Task data Start Marker

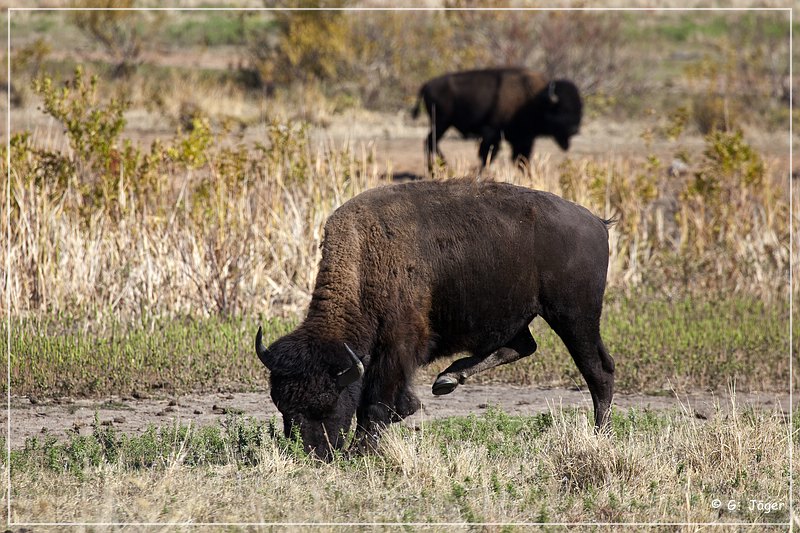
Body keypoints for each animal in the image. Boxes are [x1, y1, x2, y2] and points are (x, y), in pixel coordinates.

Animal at [256, 179, 612, 458]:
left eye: (327, 404)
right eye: (282, 408)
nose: (313, 454)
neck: (367, 258)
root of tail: (595, 222)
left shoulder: (398, 347)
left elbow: (375, 403)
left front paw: (361, 450)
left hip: (574, 316)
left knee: (598, 370)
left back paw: (600, 435)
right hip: (520, 314)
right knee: (522, 346)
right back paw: (448, 378)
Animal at [412, 66, 580, 170]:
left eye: (579, 109)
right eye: (561, 109)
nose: (574, 130)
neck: (534, 98)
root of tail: (427, 84)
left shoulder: (523, 139)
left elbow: (521, 161)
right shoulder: (492, 133)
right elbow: (486, 156)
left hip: (441, 124)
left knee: (429, 142)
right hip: (441, 123)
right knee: (430, 142)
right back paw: (441, 166)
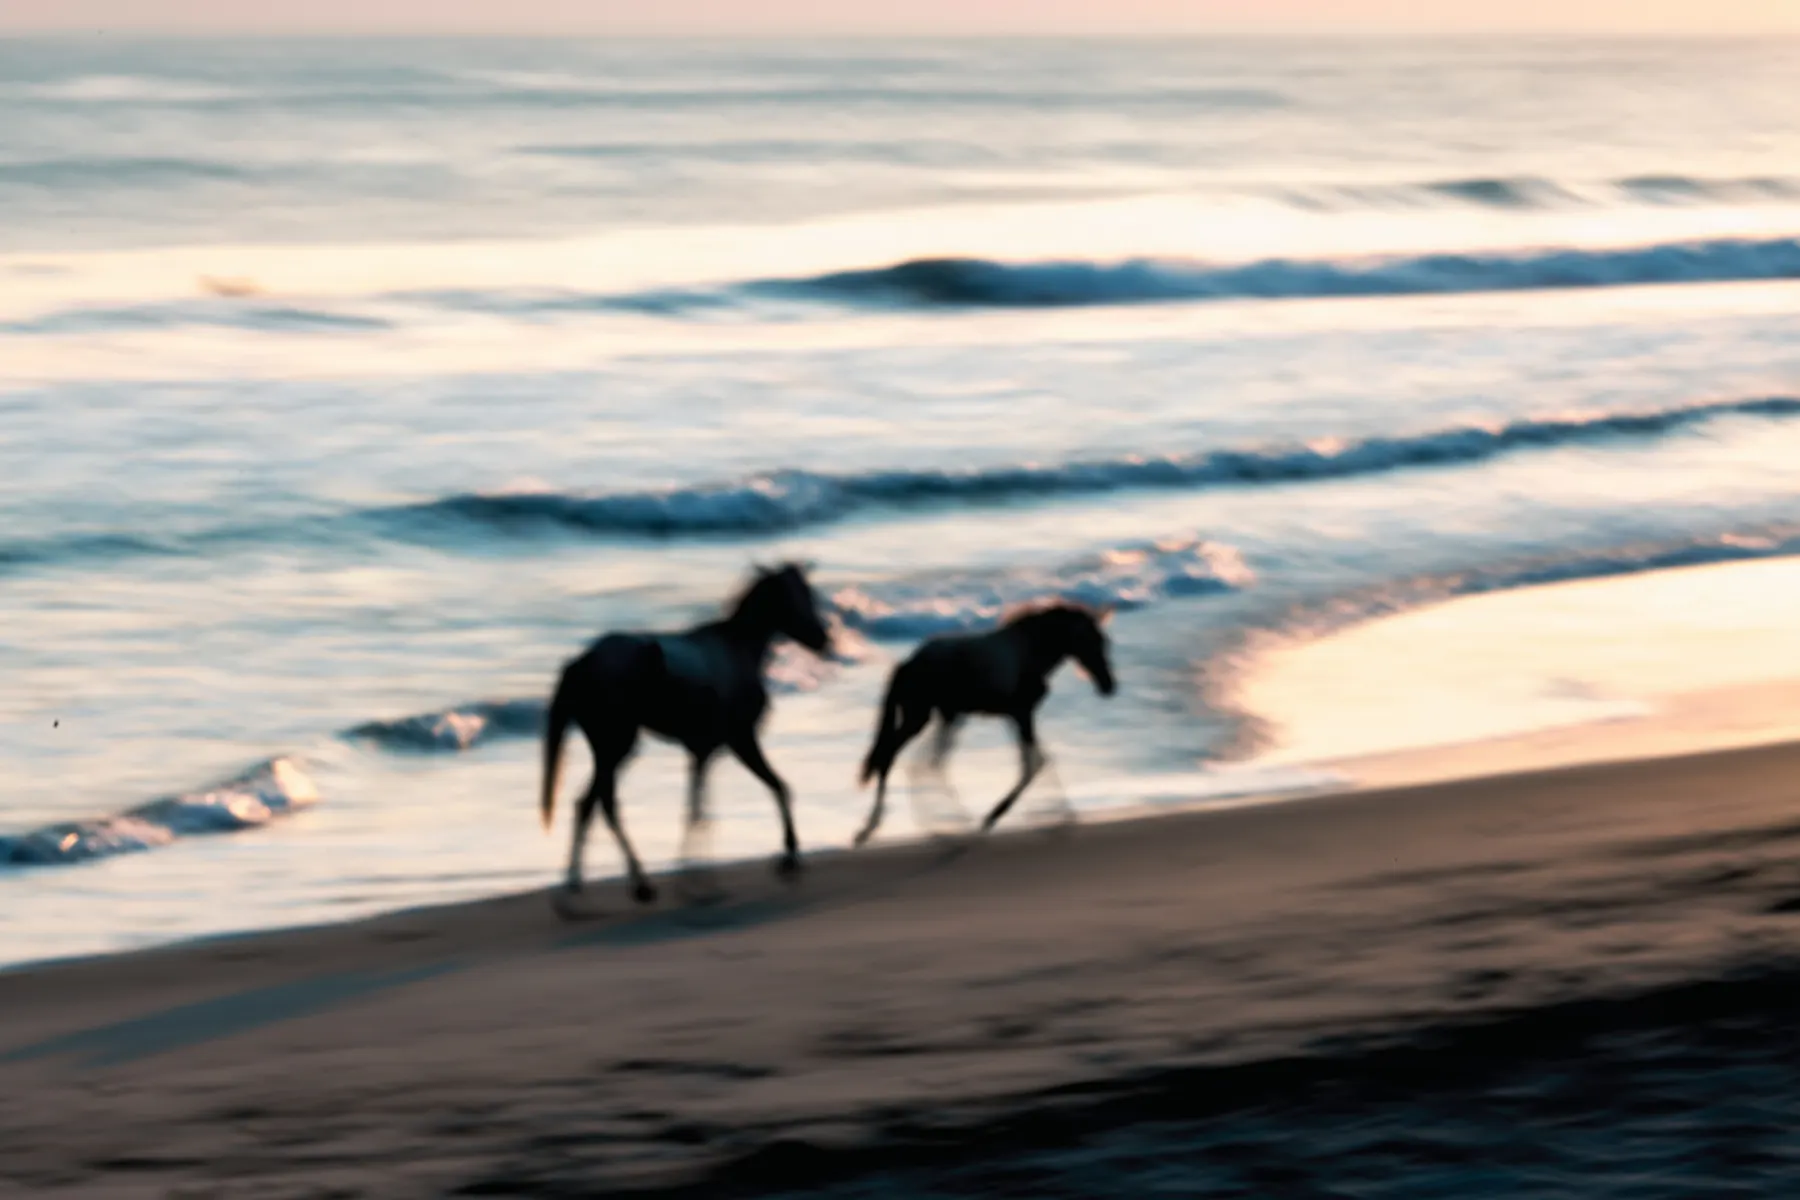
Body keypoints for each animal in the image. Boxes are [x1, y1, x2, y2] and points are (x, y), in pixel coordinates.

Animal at [540, 562, 831, 905]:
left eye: (808, 592)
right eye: (789, 597)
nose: (823, 639)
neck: (737, 651)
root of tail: (580, 662)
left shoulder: (703, 751)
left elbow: (701, 809)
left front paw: (700, 881)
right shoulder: (741, 740)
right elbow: (765, 791)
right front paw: (785, 859)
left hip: (610, 750)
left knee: (590, 804)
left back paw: (590, 888)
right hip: (615, 746)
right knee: (599, 804)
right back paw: (624, 886)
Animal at [853, 602, 1116, 846]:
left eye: (1104, 641)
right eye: (1092, 640)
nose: (1109, 685)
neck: (1028, 650)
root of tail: (907, 663)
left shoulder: (1015, 717)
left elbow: (1040, 760)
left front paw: (1058, 812)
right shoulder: (1022, 714)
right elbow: (1032, 765)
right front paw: (995, 815)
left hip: (942, 717)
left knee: (926, 761)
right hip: (920, 718)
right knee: (893, 757)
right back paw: (876, 826)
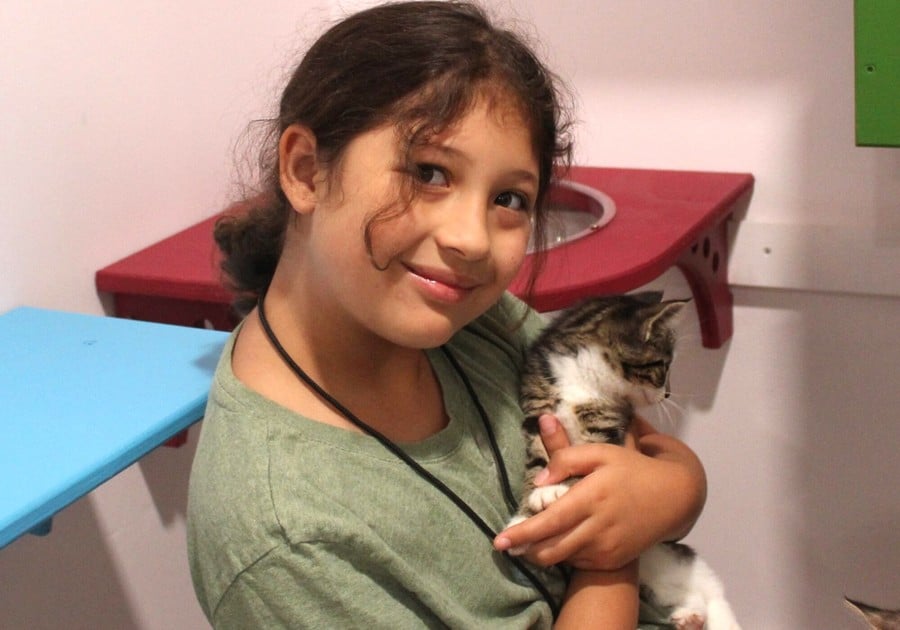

Task data End Marker

» What to do
The data above must be given back verbatim, minus its images.

» Worked solution
Body keypoints for each animal in the image. Boxes are [x1, y1, x2, y2] and points are (x, y), in pixel coordinates.

Animal at [256, 179, 612, 458]:
left eye: (327, 404)
right eye: (282, 408)
nose: (313, 454)
neck: (367, 258)
root of tail: (595, 222)
left shoulder: (398, 347)
left elbow: (375, 403)
left front paw: (361, 450)
left hip: (574, 316)
left knee: (598, 370)
left back paw: (600, 435)
right hip: (520, 314)
right knee: (522, 346)
right back paw: (448, 378)
Animal at [412, 66, 580, 170]:
left eye: (579, 109)
right eye: (561, 109)
nose: (574, 130)
neck: (534, 98)
root of tail: (427, 84)
left shoulder: (523, 139)
left elbow: (521, 161)
right shoulder: (492, 133)
right elbow: (486, 156)
left hip: (441, 124)
left knee: (429, 142)
right hip: (441, 123)
right knee: (430, 142)
right back paw: (441, 166)
Body keypoints for each animal in the image. Boxes are [x1, y1, x2, y2] and points are (x, y), in pixel coordinates.

Animal at [540, 562, 831, 905]:
left eye: (808, 592)
right eye: (789, 597)
nose: (823, 639)
neck: (737, 651)
root of tail: (580, 662)
left shoulder: (703, 751)
left elbow: (701, 809)
left front paw: (700, 881)
right shoulder: (741, 740)
right elbow: (765, 791)
right front paw: (785, 859)
left hip: (610, 750)
left knee: (590, 804)
left back paw: (590, 888)
right hip: (615, 746)
right knee: (599, 804)
right back paw: (624, 886)
Animal at [853, 602, 1116, 846]:
left eye: (1104, 641)
right eye: (1092, 640)
nose: (1109, 685)
neck: (1028, 650)
root of tail: (907, 663)
left shoulder: (1015, 717)
left elbow: (1040, 760)
left front paw: (1058, 812)
right shoulder: (1022, 714)
right elbow: (1032, 765)
right front paw: (995, 815)
left hip: (942, 717)
left knee: (926, 761)
right hip: (920, 718)
right knee: (893, 757)
right back paw: (876, 826)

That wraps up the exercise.